LIVERMORE — Fifty-eight percent of residents say they would support allowing a properly regulated medical marijuana dispensary to open in town, an online poll found as the City Council prepares to decide whether to allow one.
But many residents who live near an east Livermore industrial zone identified as a possible site are dead set against a medical marijuana shop anywhere near them, they told the city in public workshops earlier this year.
Facing those conflicting sentiments, the City Council is set to consider Monday night what kind of marijuana rules to adopt before a state pot legalization law kicks in Jan 1.
Livermore is the only city in the Livermore and San Ramon valleys where officials are discussing whether to allow a business to dispense pot for medicinal purposes. Officials in Pleasanton, Dublin, San Ramon and Danville have said they want the state to bud out and leave it to cities to say no to medical and recreational pot shops.
Livermore has held several public workshops, conducted the online poll and created a cannabis section on the city’s web site. Last week, top city staff released a recommendation for a two-tier approach to developing cannabis rules. As a first step, staffers said, the council should quickly pass a law barring all businesses from selling cannabis for either medical or recreational purposes. This approach would preserve local control and prevent the state from allowing a medical dispensary to open in Livermore after Jan.1 under state rules.
Then later, after the state finishes writing rules for how to regulate marijuana businesses, Livermore can decide whether it wants to allow a medical pot dispensary as an exception to the ban, city officials recommend. Specific exemptions, City Attorney Jason Alcala wrote in a report, show the city “is taking full control of these land use regulations.”
The council meets at 7 p.m. Monday at the council chambers, 3575 Pacific Ave.
Medical cannabis advocates want quicker action, and they say the online poll confirms widespread citizen support for a dispensary for medical pot. Of the 1,115 Livermore residents responding to the poll on the city’s website, 58 percent said yes to the question, “Should Livermore develop an ordinance to permit an appropriately regulated medical cannabis dispensary?”
Some 35.8 percent of those polled opposed a dispensary, and 6.2 percent had no opinion. And 56.6 percent said if a dispensary were allowed, an appropriate location would be an industrial area on the east side of town.
Anthony Rangel of Nature’s Remedy Collective said there is no reason the City Council can’t come up with a medical pot dispensary ordinance soon.
He said a regulated dispensary provides patients with a known, quality product at lower prices than those offered by unregulated black market businesses.
“You’re getting a known product of a higher standard,” said Rangel of Nature’s Remedy, a nonprofit advocate for patients who use cannabis. “The patients are going to get proper education about the product.”

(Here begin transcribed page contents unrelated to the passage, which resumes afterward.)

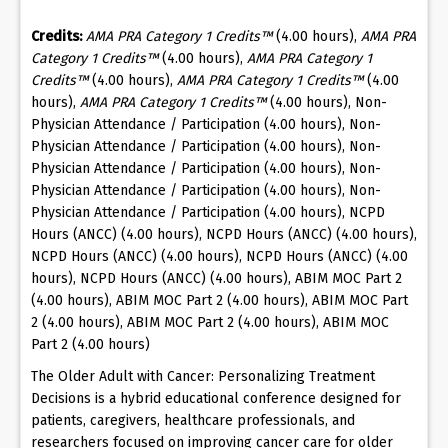
Credits:
AMA PRA Category 1 Credits™
(4.00 hours),
AMA PRA
Category 1 Credits™
(4.00 hours),
AMA PRA Category 1
Credits™
(4.00 hours),
AMA PRA Category 1 Credits™
(4.00
hours),
AMA PRA Category 1 Credits™
(4.00 hours), Non-
Physician Attendance / Participation (4.00 hours), Non-
Physician Attendance / Participation (4.00 hours), Non-
Physician Attendance / Participation (4.00 hours), Non-
Physician Attendance / Participation (4.00 hours), Non-
Physician Attendance / Participation (4.00 hours), NCPD
Hours (ANCC) (4.00 hours), NCPD Hours (ANCC) (4.00 hours),
NCPD Hours (ANCC) (4.00 hours), NCPD Hours (ANCC) (4.00
hours), NCPD Hours (ANCC) (4.00 hours), ABIM MOC Part 2
(4.00 hours), ABIM MOC Part 2 (4.00 hours), ABIM MOC Part
2 (4.00 hours), ABIM MOC Part 2 (4.00 hours), ABIM MOC
Part 2 (4.00 hours)
The Older Adult with Cancer: Personalizing Treatment
Decisions is a hybrid educational conference designed for
patients, caregivers, healthcare professionals, and
researchers focused on improving cancer care for older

Livermore Mayor John Marchand believes it’s still too soon for a local decision on medical pot dispensaries, because the state still has not yet crafted dosage and potency standards and other dispensary operating rules.
“It’s hard to buy in if you don’t know the rules,” Marchand said “We want to make sure these rules are in place before we allow a dispensary.”
Then there are the strong objections by homeowners who don’t want a dispensary anywhere within an east Livermore industrial corridor roughly west of Greenville Road and north of Patterson Pass Road.
While a dispensary would be more than 1,000 feet away from homes or schools, several homeowners have submitted letters expressing fears about crime, traffic, depressed property values and tempting young children.
“We don’t want our community to suffer by allowing junkies near our homes, parks and streets,” Rajesh Karulsala wrote to the city. “The crime rate will definitely increase.”
In 2015, Livermore police raided and forced the closure of the city’s only dispensary, Ahmed’s Tree of Life.
Councilman Steven Spedowfski said he hasn’t decided how to vote yet, but he was taken by the depth of feeling among some that a dispensary would be a place where long-haired hippies hung around smoking pot. “It would be tightly regulated,” he said, “and not some fly by night operation ”.